§ TASKS TO PERFORM
**1)** According to the text-preprocessing notebook, how many lines does the program report reading from the file?
**2)** Translate the docstring "depart the text into words or tokens" from the text-preprocessing notebook into Spanish.
**3)** Pick up the text-preprocessing notebook after its final line and keep writing it.

§ DOCUMENT EXTRACT
────
In [4]:
# text pre-process
import collections
import re
from d2l import torch as d2l

d2l.DATA_HUB['time_machine'] = (d2l.DATA_URL + 'time_machine.txt', '090b5e7e70c295757f55df93cb0a180b9691891a')

def read_time_machine():
    with open('../data/time_machine.txt', 'r', encoding='utf-8') as f:
        lines = f.readlines()
    return [re.sub('[^A-Za-z]+', ' ', line).strip().lower() for line in lines]

lines = read_time_machine()
print(f'lines in the text: {len(lines)}')
print(lines[0])
print(lines[10])

lines in the text: 3557
the project gutenberg ebook of the time machine by h g wells
title the time machine


In [5]:
def tokenize(lines, token = 'word'):
    """depart the text into words or tokens"""
    if token == 'word':
        return [line.split() for line in lines]
    elif token == 'char':
        return [list(line) for line in lines]
    else:
        print('error: unknown token type: ' + token)

tokens = tokenize(lines)
for i in range(11):
    print(tokens[i])
────
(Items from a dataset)
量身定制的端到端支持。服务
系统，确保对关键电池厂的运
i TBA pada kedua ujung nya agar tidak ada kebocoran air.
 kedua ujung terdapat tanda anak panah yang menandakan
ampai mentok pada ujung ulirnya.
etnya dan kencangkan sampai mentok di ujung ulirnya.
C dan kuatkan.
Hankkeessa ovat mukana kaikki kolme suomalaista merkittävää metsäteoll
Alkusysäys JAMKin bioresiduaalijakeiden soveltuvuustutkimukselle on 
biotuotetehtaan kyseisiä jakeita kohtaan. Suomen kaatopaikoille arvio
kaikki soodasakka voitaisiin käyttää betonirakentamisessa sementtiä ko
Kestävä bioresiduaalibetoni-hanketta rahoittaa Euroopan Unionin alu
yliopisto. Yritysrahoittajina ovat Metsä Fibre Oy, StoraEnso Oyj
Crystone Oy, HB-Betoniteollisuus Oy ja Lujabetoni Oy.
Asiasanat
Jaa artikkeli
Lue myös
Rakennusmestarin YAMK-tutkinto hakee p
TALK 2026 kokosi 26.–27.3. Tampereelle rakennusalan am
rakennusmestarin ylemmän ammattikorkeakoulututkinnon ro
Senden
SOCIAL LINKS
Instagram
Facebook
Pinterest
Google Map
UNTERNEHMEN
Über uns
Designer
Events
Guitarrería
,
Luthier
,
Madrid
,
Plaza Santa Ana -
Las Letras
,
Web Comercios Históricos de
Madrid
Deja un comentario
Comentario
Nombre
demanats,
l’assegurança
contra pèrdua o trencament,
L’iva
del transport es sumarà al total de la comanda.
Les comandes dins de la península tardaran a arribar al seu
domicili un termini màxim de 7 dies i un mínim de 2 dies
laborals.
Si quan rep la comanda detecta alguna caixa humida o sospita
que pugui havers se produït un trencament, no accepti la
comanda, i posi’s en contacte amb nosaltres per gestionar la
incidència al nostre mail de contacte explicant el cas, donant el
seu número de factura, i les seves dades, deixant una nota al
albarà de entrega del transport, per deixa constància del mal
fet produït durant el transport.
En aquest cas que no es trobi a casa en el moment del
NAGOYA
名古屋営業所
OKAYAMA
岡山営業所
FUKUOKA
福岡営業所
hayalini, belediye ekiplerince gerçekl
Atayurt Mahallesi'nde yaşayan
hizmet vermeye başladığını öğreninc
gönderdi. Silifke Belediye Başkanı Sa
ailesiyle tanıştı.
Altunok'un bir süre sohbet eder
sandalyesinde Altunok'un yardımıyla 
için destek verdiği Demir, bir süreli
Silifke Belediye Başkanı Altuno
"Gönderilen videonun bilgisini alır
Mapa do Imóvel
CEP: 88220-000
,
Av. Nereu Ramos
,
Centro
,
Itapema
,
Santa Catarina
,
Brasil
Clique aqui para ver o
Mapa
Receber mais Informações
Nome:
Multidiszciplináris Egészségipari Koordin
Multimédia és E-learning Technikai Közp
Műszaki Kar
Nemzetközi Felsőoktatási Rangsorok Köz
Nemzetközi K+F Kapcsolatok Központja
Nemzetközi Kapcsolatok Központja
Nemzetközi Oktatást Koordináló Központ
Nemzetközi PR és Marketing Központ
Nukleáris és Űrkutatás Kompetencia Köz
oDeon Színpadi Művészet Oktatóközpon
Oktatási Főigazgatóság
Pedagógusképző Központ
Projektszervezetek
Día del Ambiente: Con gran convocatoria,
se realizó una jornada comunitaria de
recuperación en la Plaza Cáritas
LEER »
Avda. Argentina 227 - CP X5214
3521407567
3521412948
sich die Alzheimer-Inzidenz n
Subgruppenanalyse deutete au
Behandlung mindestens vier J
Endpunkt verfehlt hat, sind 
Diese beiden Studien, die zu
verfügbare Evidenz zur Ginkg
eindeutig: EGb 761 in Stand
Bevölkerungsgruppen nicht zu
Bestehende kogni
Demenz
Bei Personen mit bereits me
────
§ RESPONSES
**1)** 3557 lines.

**2)** separar el texto en palabras o tokens

**3)**
['the', 'project', 'gutenberg', 'ebook', 'of', 'the', 'time', 'machine', 'by', 'h', 'g', 'wells']
[]
['this', 'ebook', 'is', 'for', 'the', 'use', 'of', 'anyone', 'anywhere', 'in', 'the', 'united', 'states', 'and']
['most', 'other', 'parts', 'of', 'the', 'world', 'at', 'no', 'cost', 'and', 'with', 'almost', 'no', 'restrictions']
['whatsoever', 'you', 'may', 'copy', 'it', 'give', 'it', 'away', 'or', 're', 'use', 'it', 'under', 'the', 'terms']
['of', 'the', 'project', 'gutenberg', 'license', 'included', 'with', 'this', 'ebook', 'or', 'online', 'at']
['www', 'gutenberg', 'org', 'if', 'you', 'are', 'not', 'located', 'in', 'the', 'united', 'states', 'you']
['will', 'have', 'to', 'check', 'the', 'laws', 'of', 'the', 'country', 'where', 'you', 'are', 'located', 'before']
['using', 'this', 'ebook']
[]
['title', 'the', 'time', 'machine']


In [14]:
class Vocab:
    """text vocabularies"""
    def __init__(self, tokens=None, min_freq=0, reserved_tokens=None):
        if tokens is None:
            tokens = []
        if reserved_tokens is None:
            reserved_tokens = []
        # sort by the frequency of the appearance
        counter = count_corpus(tokens)
        self._token_freqs = sorted(counter.items(), key=lambda x: x[1], reverse=True)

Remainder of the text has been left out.